There is also the matter of location. Right now I am in a comfortable house in a nice neighborhood with affordable payments. Would I be able to have that level of comfort somewhere else? My commute is a very reasonable 20-30 minutes. I even have the option of riding my bike in the Summer. Another factor would be accessibility to our mothers. Both Kitty and I have mothers who are getting up in years. It would be nice to be a little closer to them should something happen. Here in ABQ there is a major airport and an Amtrak station that could easily get us to either Chicago or the Bay Area. If I were to move to Sacramento, we would be very close to the Bay Area. If I were to move to Minneapolis, we would be relatively close to Chicago.

Location also figures into the recreational aspect. I used to demand that the place I lived had lots of public lands nearby for me to go hiking and camping. While that is still very nice, I have been doing a lot less camping over the past few years. What is important? Nice restaurants, movie theaters, and Costco. It's nice to have places like White Sands and Carlsbad Caverns nearby for weekend trips. And then there are our friends. The NM Furry group is a small but relatively tight-knit group. We pride ourselves on being relatively drama-free compared to other groups. We enjoy the role of being the focal point of the group in planning events and such.
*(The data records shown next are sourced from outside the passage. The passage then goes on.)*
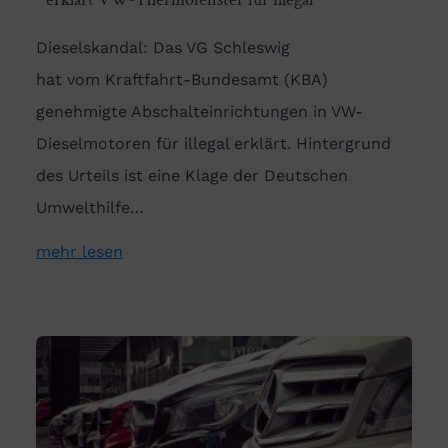
Dieselskandal: Das VG Schleswig
hat vom Kraftfahrt-Bundesamt (KBA)
genehmigte Abschalteinrichtungen in VW-
Dieselmotoren für illegal erklärt. Hintergrund
des Urteils ist eine Klage der Deutschen
Umwelthilfe…
mehr lesen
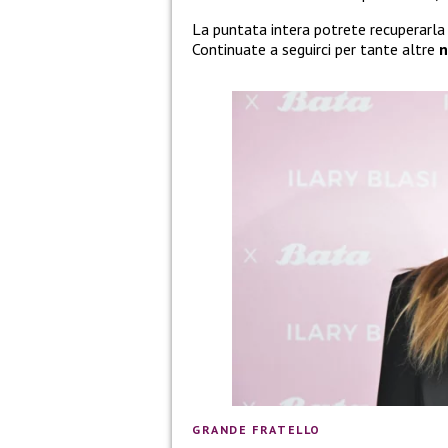
La puntata intera potrete recuperarl
Continuate a seguirci per tante altre
GRANDE FRATELLO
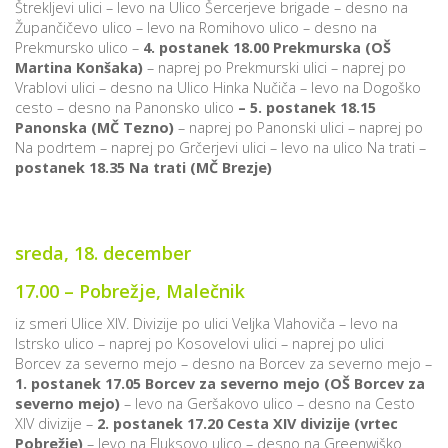
Štrekljevi ulici – levo na Ulico Šercerjeve brigade – desno na
Župančičevo ulico – levo na Romihovo ulico – desno na
Prekmursko ulico –
4.
postanek 18.00 Prekmurska (OŠ
Martina Konšaka)
– naprej po Prekmurski ulici – naprej po
Vrablovi ulici – desno na Ulico Hinka Nučiča – levo na Dogoško
cesto – desno na Panonsko ulico
– 5. postanek 18.15
Panonska (MČ Tezno)
– naprej po Panonski ulici – naprej po
Na podrtem – naprej po Grčerjevi ulici – levo na ulico Na trati –
postanek 18.35 Na trati
(MČ Brezje)
sreda, 18. december
17.00 – Pobrežje, Malečnik
iz smeri Ulice XIV. Divizije po ulici Veljka Vlahoviča – levo na
Istrsko ulico – naprej po Kosovelovi ulici – naprej po ulici
Borcev za severno mejo – desno na Borcev za severno mejo –
1.
postanek 17.05 Borcev za severno mejo (OŠ Borcev za
severno mejo)
– levo na Geršakovo ulico – desno na Cesto
XIV divizije –
2.
postanek 17.20 Cesta XIV divizije (vrtec
Pobrežje)
– levo na Fluksovo ulico – desno na Greenwiško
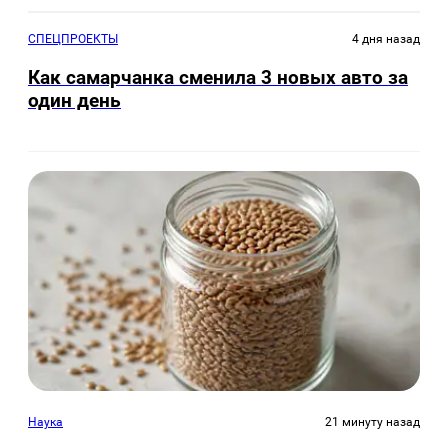
СПЕЦПРОЕКТЫ
4 дня назад
Как самарчанка сменила 3 новых авто за
один день
Наука
21 минуту назад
The fursuiting factor is a two-way street. With tenax and myself essentially being the only 2 suiters in the state, we have a wide open field in which to perform. It does get a bit lonely, however, when I see photos of other groups which can pull together a dozen or more suiters for a gig. I would love to be a part of a large troupe like Critters by the Bay. It's just one more thing to consider.

So these have been the thoughts that have been rambling around inside my head. I guess this was brought to the forefront since a job in Lake Tahoe closes today and I didn't get my application done in time. I'm pissed at myself for not getting it done, but on the other paw perhaps a little voice is telling me that I really didn't want it in the first place. I think the little voice is probably right. It has gotten me thinking about things, though. *shrugs* Like I mentioned, I have lots of time. I just need to de-stress a bit. And nothing helps me de-stress like an afternoon meeting with some of the Pueblos. *facepaws* I hear a bottle of Bombay Sapphire calling my name.